Death of the Author is a concept from mid-20th Century literary criticism; it holds that an author's intentions and biographical facts (the author's politics, religion, etc) should hold no weight in determining an interpretation of their writing. This is usually understood as meaning that a writer's views about their own work are no more or less valid than the interpretations of any given reader. Intentions are one thing. What was actually accomplished might be something very different. The logic behind the concept is fairly simple: Books are meant to be read, not written, so the ways readers interpret them are as important and "real" as the author's intention. On the flip side, a lot of authors are unavailable or unwilling to comment on their intentions, and even when they are, they don't always make choices for reasons that make sense or are easily explainable to others (or sometimes even to themselves).
In the same page, this Eco quote:
A narrator should not supply interpretations of his work; otherwise he would not have written a novel, which is a machine for generating interpretations.
— Umberto Eco, postscript to The Name of the Rose
Further research, (I'm coping from Wikipedia, that is still the easiest source when properly checked) told me that:
"The Death of the Author" (French: La mort de l'auteur) is a 1967 essay by the French literary critic and theorist Roland Barthes (1915–80). Barthes' essay argues against traditional literary criticism's practice of incorporating the intentions and biographical context of an author in an interpretation of a text, and instead argues that writing and creator are unrelated. The title is a pun on Le Morte d'Arthur, a 15th-century compilation of smaller Arthurian legend stories, written by Sir Thomas Malory.
Result: I've downloaded the essay and am about to read it - it's such a departure from my own approach! It bears investigating.

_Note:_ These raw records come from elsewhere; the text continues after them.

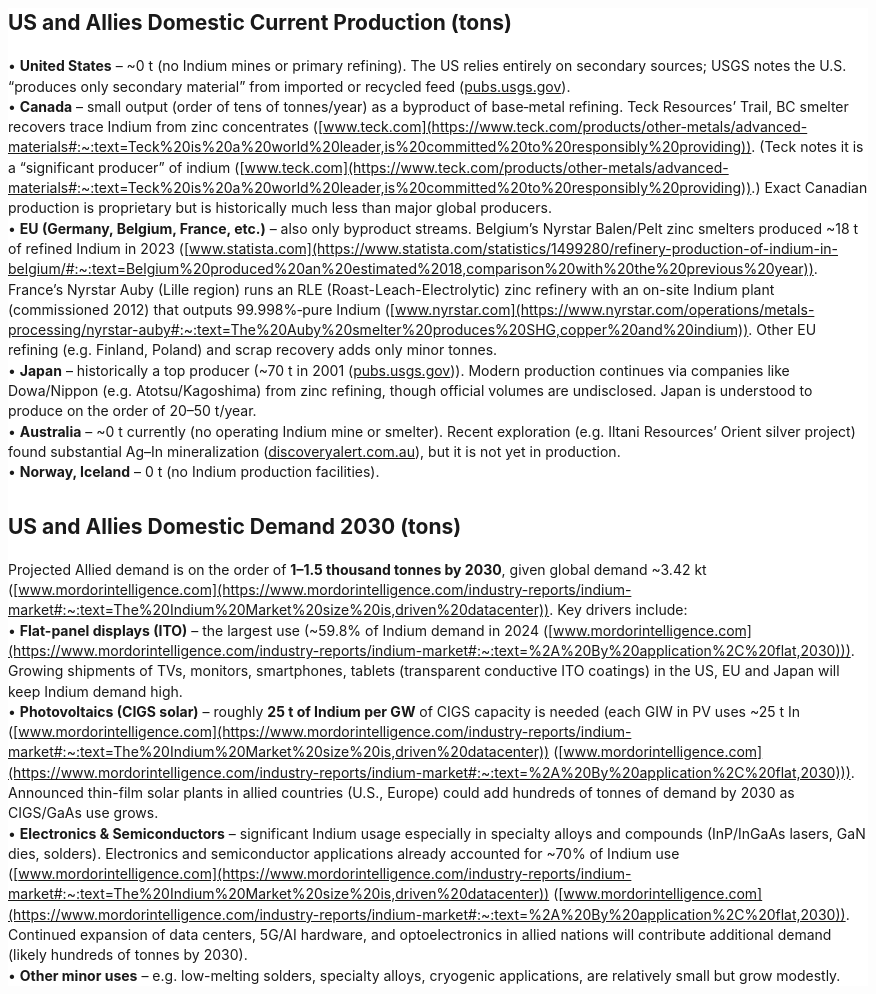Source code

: ## US and Allies Domestic Current Production (tons)  
• **United States** – ~0 t (no Indium mines or primary refining). The US relies entirely on secondary sources; USGS notes the U.S. “produces only secondary material” from imported or recycled feed ([pubs.usgs.gov](https://pubs.usgs.gov/of/2004/1300/#:~:text=Indium%20is%20principally%20a%20byproduct,sustainable%20production%20and%20consumption%20of)).  
• **Canada** – small output (order of tens of tonnes/year) as a byproduct of base‐metal refining. Teck Resources’ Trail, BC smelter recovers trace Indium from zinc concentrates ([www.teck.com](https://www.teck.com/products/other-metals/advanced-materials#:~:text=Teck%20is%20a%20world%20leader,is%20committed%20to%20responsibly%20providing)). (Teck notes it is a “significant producer” of indium ([www.teck.com](https://www.teck.com/products/other-metals/advanced-materials#:~:text=Teck%20is%20a%20world%20leader,is%20committed%20to%20responsibly%20providing)).) Exact Canadian production is proprietary but is historically much less than major global producers.  
• **EU (Germany, Belgium, France, etc.)** – also only byproduct streams. Belgium’s Nyrstar Balen/Pelt zinc smelters produced ~18 t of refined Indium in 2023 ([www.statista.com](https://www.statista.com/statistics/1499280/refinery-production-of-indium-in-belgium/#:~:text=Belgium%20produced%20an%20estimated%2018,comparison%20with%20the%20previous%20year)). France’s Nyrstar Auby (Lille region) runs an RLE (Roast-Leach-Electrolytic) zinc refinery with an on-site Indium plant (commissioned 2012) that outputs 99.998%‐pure Indium ([www.nyrstar.com](https://www.nyrstar.com/operations/metals-processing/nyrstar-auby#:~:text=The%20Auby%20smelter%20produces%20SHG,copper%20and%20indium)). Other EU refining (e.g. Finland, Poland) and scrap recovery adds only minor tonnes.  
• **Japan** – historically a top producer (~70 t in 2001 ([pubs.usgs.gov](https://pubs.usgs.gov/of/2004/1300/#:~:text=produced%20in%20several%20countries%20which,sustainable%20production%20and%20consumption%20of))). Modern production continues via companies like Dowa/Nippon (e.g. Atotsu/Kagoshima) from zinc refining, though official volumes are undisclosed. Japan is understood to produce on the order of 20–50 t/year.  
• **Australia** – ~0 t currently (no operating Indium mine or smelter). Recent exploration (e.g. Iltani Resources’ Orient silver project) found substantial Ag–In mineralization ([discoveryalert.com.au](https://discoveryalert.com.au/news/australia-largest-silver-indium-deposit-2025/#:~:text=%3E%20,Managing%20Director%20of%20Iltani%20Resources)), but it is not yet in production.  
• **Norway, Iceland** – 0 t (no Indium production facilities).  

## US and Allies Domestic Demand 2030 (tons)  
Projected Allied demand is on the order of **1–1.5 thousand tonnes by 2030**, given global demand ~3.42 kt ([www.mordorintelligence.com](https://www.mordorintelligence.com/industry-reports/indium-market#:~:text=The%20Indium%20Market%20size%20is,driven%20datacenter)). Key drivers include:  
• **Flat-panel displays (ITO)** – the largest use (~59.8% of Indium demand in 2024 ([www.mordorintelligence.com](https://www.mordorintelligence.com/industry-reports/indium-market#:~:text=%2A%20By%20application%2C%20flat,2030))). Growing shipments of TVs, monitors, smartphones, tablets (transparent conductive ITO coatings) in the US, EU and Japan will keep Indium demand high.  
• **Photovoltaics (CIGS solar)** – roughly **25 t of Indium per GW** of CIGS capacity is needed (each GIW in PV uses ~25 t In ([www.mordorintelligence.com](https://www.mordorintelligence.com/industry-reports/indium-market#:~:text=The%20Indium%20Market%20size%20is,driven%20datacenter)) ([www.mordorintelligence.com](https://www.mordorintelligence.com/industry-reports/indium-market#:~:text=%2A%20By%20application%2C%20flat,2030))). Announced thin-film solar plants in allied countries (U.S., Europe) could add hundreds of tonnes of demand by 2030 as CIGS/GaAs use grows.  
• **Electronics & Semiconductors** – significant Indium usage especially in specialty alloys and compounds (InP/InGaAs lasers, GaN dies, solders). Electronics and semiconductor applications already accounted for ~70% of Indium use ([www.mordorintelligence.com](https://www.mordorintelligence.com/industry-reports/indium-market#:~:text=The%20Indium%20Market%20size%20is,driven%20datacenter)) ([www.mordorintelligence.com](https://www.mordorintelligence.com/industry-reports/indium-market#:~:text=%2A%20By%20application%2C%20flat,2030)). Continued expansion of data centers, 5G/AI hardware, and optoelectronics in allied nations will contribute additional demand (likely hundreds of tonnes by 2030).  
• **Other minor uses** – e.g. low-melting solders, specialty alloys, cryogenic applications, are relatively small but grow modestly.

Also: another proof that fanfiction is a worthwile endeavour.

Tuesday 12 December 2017

Happy Holidays?

Trying to post regularly and failing, I will keep posting at random like this quote, from the mouth of one of my fave charas, in a ficlet:
“See,” Tony said, “here’s the thing. New Year’s… it’s just a day. Calendars are random human bullshit that don’t have anything to do with the actual passage of time. Time’s not a series of little circles, over and over again, it’s one big piece, stretching out to infinity in either direction, and we’re just tiny, tiny little blips. Hardly significant at all.”
[...]
“If you want to change your life,” Tony said. “You don’t need to wait until New Year’s to do it. Just… decide you want to improve and get to work on it. You don’t have to wait. Seize the day, and all that.”

Tuesday 28 November 2017

Some tips



From tumbl:
Tips For Writing Prompts: #1
  • Write / type your prompt. (The sentence, paragraph, or word.)
  • Create an outline of what you want to happen in the story.
  • Focus on the genre. What kind of story is it? How can you bring forth the overall feeling of the story.
  • Listening to a song that relates to the genre of the story could help.
  • If the story relates to you think about what happened to you, how you felt, and how it affected you.
  • Don’t feel pressured into making your story a specific length. Unless there’s an instructed prompt limit, feel free to make it as long as you’d like. Just make sure you get your point across.
  • Always triple check your writing for grammar, spelling, and any errors in general.
  • Always accept constructive criticism.